Egypt, UAE agree to forge stronger economic ties

Nearly 900 UAE companies operate in Egypt and UAE nationals provide vital investment in several Egyptian sectors.
Sunday 25/03/2018
UAE Economy Minister Sultan bin Saeed al-Mansoori (R) attends the meeting of the Joint Egyptian-UAE Economic Committee in Cairo, on March 17.     (WAM)
Opportunities. UAE Economy Minister Sultan bin Saeed al-Mansoori (R) attends the meeting of the Joint Egyptian-UAE Economic Committee in Cairo, on March 17. (WAM)

CAIRO - Egypt and the United Arab Emirates have agreed to forge stronger economic, trade and investment cooperation after UAE Economy Minister Sultan bin Saeed al-Mansoori’s visit to Cairo. The pledge for greater Egyptian-UAE cooperation comes in a broader move to greater Arab economic integration.

“Egypt is well-placed to play a role in formulating a comprehensive strategy for economic cooperation among Arab states,” Mansoori said. “At the bilateral level, Cairo and Abu Dhabi need to locate industrial capacities on the ground to move ahead with satisfying the needs of their peoples.”

Mansoori was in Cairo for a March 17 meeting of the Joint Egyptian-UAE Economic Committee, in which the Egyptian and UAE governments reflected on bilateral economic cooperation and plan for future cooperation. It was also a chance for the private sector of both countries to explore further business opportunities.

Trade and investment relations between Egypt and the UAE made unprecedented strides in the past three years, including a 20% increase in trade, Egyptian Trade and Industry Minister Tarek Kabil said.

The UAE became the world’s largest importer of Egyptian goods in 2017, buying $2.5 billion worth of its products. The UAE also invested $6.2 billion in Egypt in 2017. There are nearly 900 UAE companies operating in Egypt and UAE nationals provide vital investment in several Egyptian sectors, notably real estate.

Egyptians invested $826 million in the UAE and many Egyptians work in the UAE.

During the economic committee meeting, Kabil called for removing obstacles to economic cooperation with the UAE. He said Cairo had taken measures to encourage UAE businessmen to invest in Egypt, including facilitating industrial licensing measures and establishing an industrial investment map of 4,800 potential industrial projects for investment.

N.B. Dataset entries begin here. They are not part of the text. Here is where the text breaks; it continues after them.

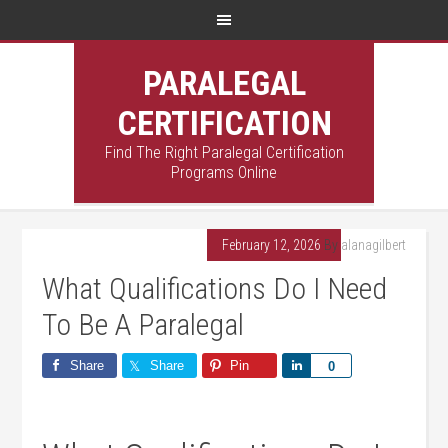
PARALEGAL
CERTIFICATION
Find The Right Paralegal Certification
Programs Online
February 12, 2026
By
alanagilbert
What Qualifications Do I Need
To Be A Paralegal
Share
Share
Pin
Share
0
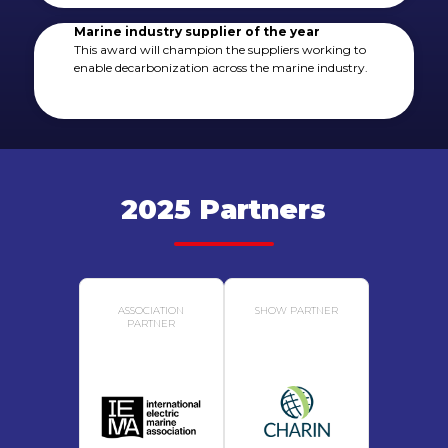
Marine industry supplier of the year
This award will champion the suppliers working to
enable decarbonization across the marine industry.
2025 Partners
ASSOCIATION
SHOW PARTNER
PARTNER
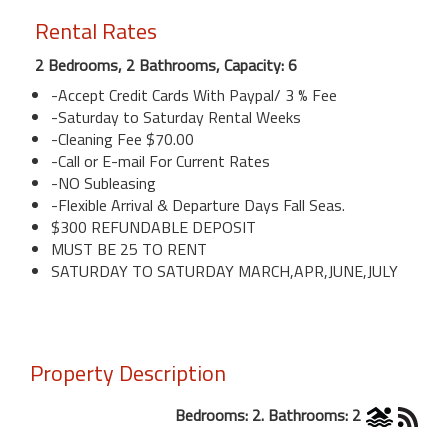
Rental Rates
2 Bedrooms, 2 Bathrooms, Capacity: 6
-Accept Credit Cards With Paypal/ 3 % Fee
-Saturday to Saturday Rental Weeks
-Cleaning Fee $70.00
-Call or E-mail For Current Rates
-NO Subleasing
-Flexible Arrival & Departure Days Fall Seas.
$300 REFUNDABLE DEPOSIT
MUST BE 25 TO RENT
SATURDAY TO SATURDAY MARCH,APR,JUNE,JULY
Property Description
Bedrooms: 2. Bathrooms: 2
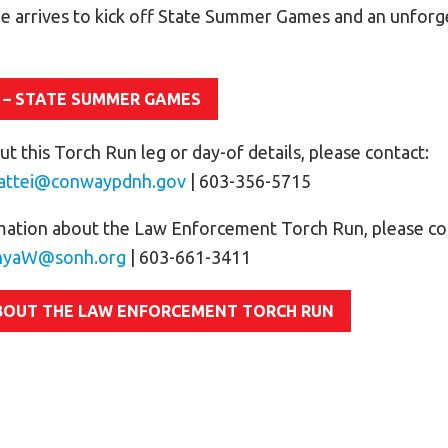
e arrives to kick off State Summer Games and an unfor
 – STATE SUMMER GAMES
t this Torch Run leg or day-of details, please contact:
attei@conwaypdnh.gov
| 603-356-5715
mation about the Law Enforcement Torch Run, please co
nyaW@sonh.org
| 603-661-3411
BOUT THE LAW ENFORCEMENT TORCH RUN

Cairo and Abu Dhabi are seeking to promote strategic political and security cooperation. They view their relations from a strategic point, not only on economic interests, said Ahmed al-Wakil, the head of the Federation of Egyptian Chambers of Commerce, which organised a meeting of Egyptian and UAE businessmen.

“Arab countries can only survive if they join hands economically,” Wakil said. “The presence of will on the part of both states opens the door for unlimited cooperation opportunities.”

This political will was highlighted by UAE Foreign Minister Abdullah bin Zayed during a news conference with Egyptian Foreign Minister Sameh Shoukry.

He confirmed that the two countries were facing the same challenges and aggression from Iran and Turkey and asserted Egyptian strength and stability following the “Arab spring” and the ouster of Muslim Brotherhood President Muhammad Morsi.

The UAE, together with Saudi Arabia, offered billions of dollars in aid to Egypt following Morsi’s ouster in 2013. Apart from economic support, Abu Dhabi also offered unlimited political support to Cairo.

Both countries agreed to enhance trade and investment cooperation, including custom duty exemptions and facilitating investment.

“The current environment is fully conducive to the transition of a new phase of cooperation and partnership between the brotherly countries, realising our future aspiration for prosperity,” Mansoori said.

There were talks on how Egyptian-UAE cooperation could activate greater Arab economic cooperation across the region.

“The two countries also have major cooperation chances by working in doing business in other Arab countries like Iraq where massive war-torn areas need reconstruction,” said Egyptian economist Fakhri al-Fiqqi. “This will ensure that cooperation between Egypt and the UAE will morph into a regional activity.”

However, success in securing greater regional economic cooperation will require extra effort from Egypt and the UAE, including moves to reduce red tape.

“These challenges include slow procedures, especially in Egypt where administrative procedures related to investments continue to take a long time,” said Mohamed Abou el-Enein, an Egyptian tycoon who attended the March 17 meeting. “There is an urgent need for overhauling administrative regulations to encourage UAE investors to come here.”